Selected Scientific Contributions

Dr Maysinger showed that a balance between signal intensity duration and location between JNK, p38 and Akt plays a role in beta cell viability in human islets. Her group also showed that INGAP peptide (and protein) can enhance mitochondrial metabolic activity in human islets and in primary dorsal root ganglia dispersed or explanted cultures. Moreover, the peptide, in combination with trophic factors, can promote neurite outgrowth of compromised peripheral nerves in vivo. With respect to nanomedicine, Maysinger's group demonstrated how some of the fluorescent nanoparticles can be used to determine their fate in living cells, and to image whole organisms in real time. Maysinger et al. (Nano Lett 2007) showed for the first time, how glial cells respond, in a dynamic manner, to different classes of nanoparticles in transgenic animals. Similar in vivo imaging studies, together with concurrent mechanistic investigations, are ongoing to assess the effectiveness of therapeutic interventions in stimulating regenerative growth of the compromised peripheral nervous system in diabetes.

Click here for PubMed listing


Research Interests

Current projects in the laboratory can be divided into three areas:

Development and assessment of nanoparticles for drug delivery. The objective of these studies is to identify and select the type of nanoparticles, composed of biocompatible polymers, that is best suited for the construction of a drug-delivery nanosystem. This nanosystem not only allows for targeted delivery, but also reduces side effects of therapeutics, including inhibitors of kinases, anti-inflammatory agents and antioxidants.

Imaging of nanoparticles and their cellular-interactions in real time We use quantum dots and other fluorescent nanoparticles to examine their effects on different types of cells relevant for regeneration and cell/tissue repair.
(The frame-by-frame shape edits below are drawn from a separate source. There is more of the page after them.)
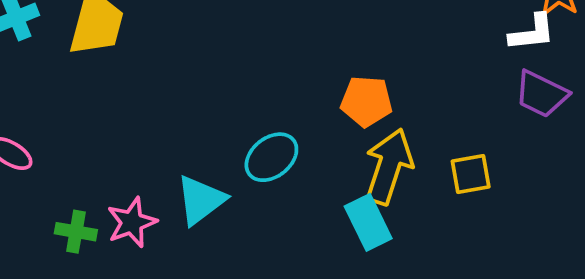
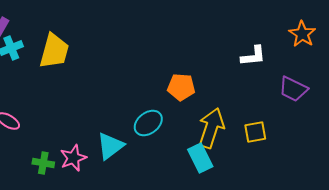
white L-shape: (532, 32) -> (253, 56), moved
orange pentagon: (366, 101) -> (181, 87), moved

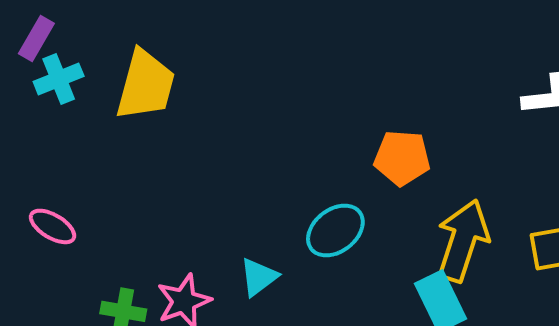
cyan triangle: (110, 146) -> (259, 277), size x0.7

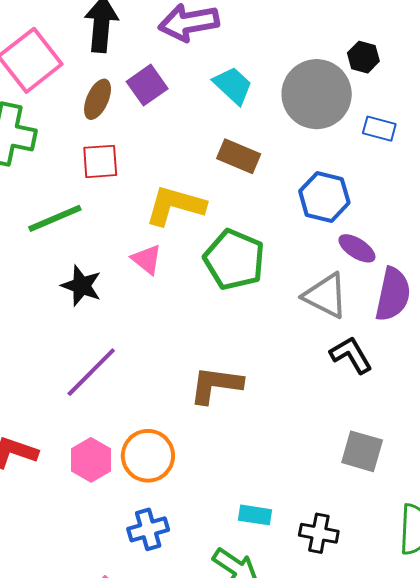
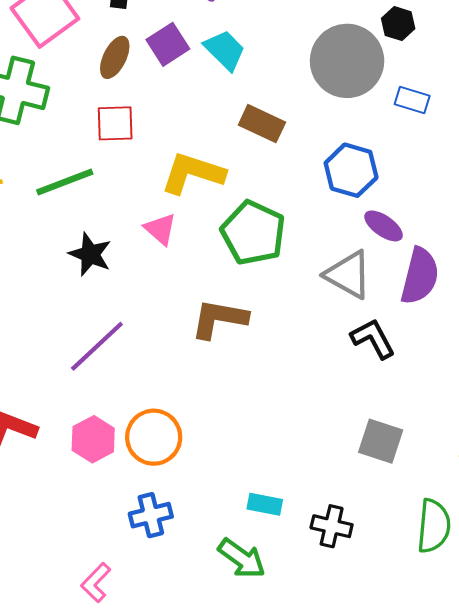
cyan trapezoid: (233, 85) -> (225, 50), moved
brown L-shape: (216, 385) -> (219, 319), moved

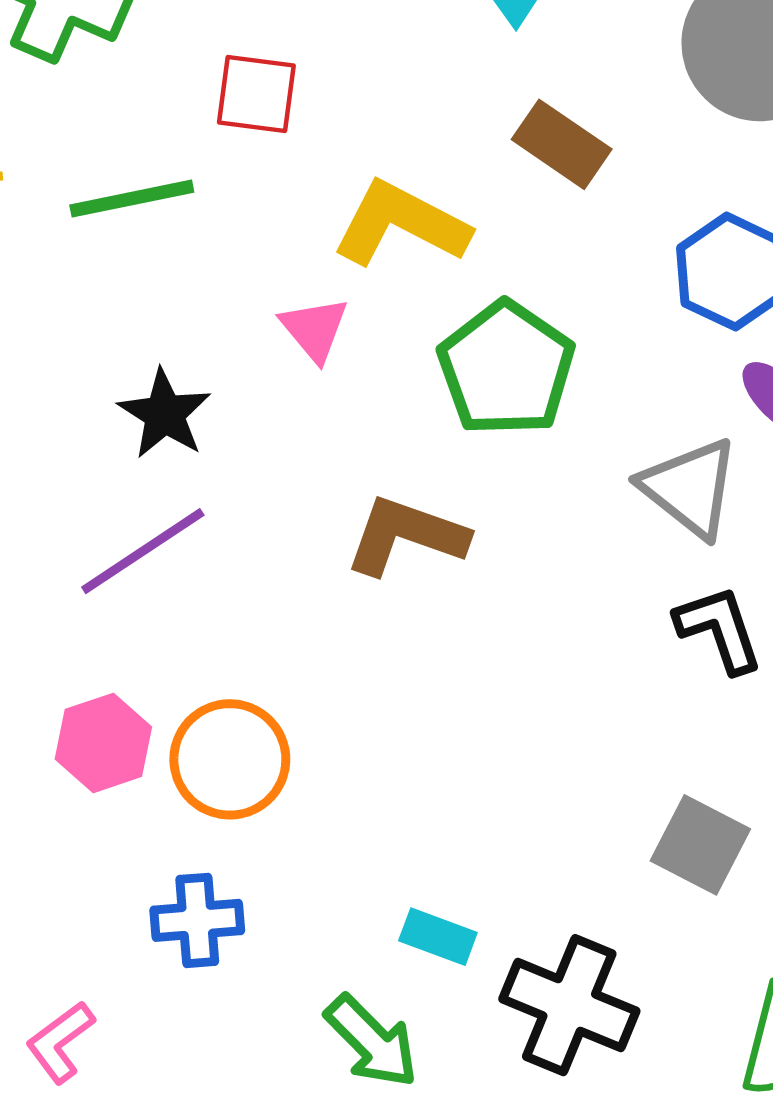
black star: (90, 254) -> (165, 414), moved
black cross: (332, 526) -> (569, 1005), size x1.5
Our focus is on glial cells, which can either facilitate or impair the regeneration process depending on their degree of activation, the secretion of trophic factors, and the release of cytotoxic agents. We explore the morphological and biochemical changes of organelles affected by nanoparticles. We use multiphoton imaging of living cells to reveal the status of mitochondria, lysosomes and lipid droplets. Functional and morphological properties of these organelles are changed in nervous systems affected by diabetes and other neurodegenerative disorders. Our investigations suggest that addition of nanoparticles to the impaired nervous system can affect the organelles of nearby glial cells, and in turn, alter the functions of these glial cells.

Neuro-Lipidomics This is a new direction we have recently begun in collaboration with a neurolipidomic group at Washington University. We seek to define how lipids in the nervous system contribute to the regenerative growth (stimulated by therapeutics) in the compromised nervous system (i. e. diabetic neuropathy). We are currently testing the hypothesis that the balance between fatty acids and different ceramide species are critically involved in regeneration and repair of the nervous system.

Our laboratory addresses these questions using a broad panoply of techniques including the use of rodent knockout models, RNA silencing, lipidomics, in vivo functional assays, biochemical assays and confocal microscopy.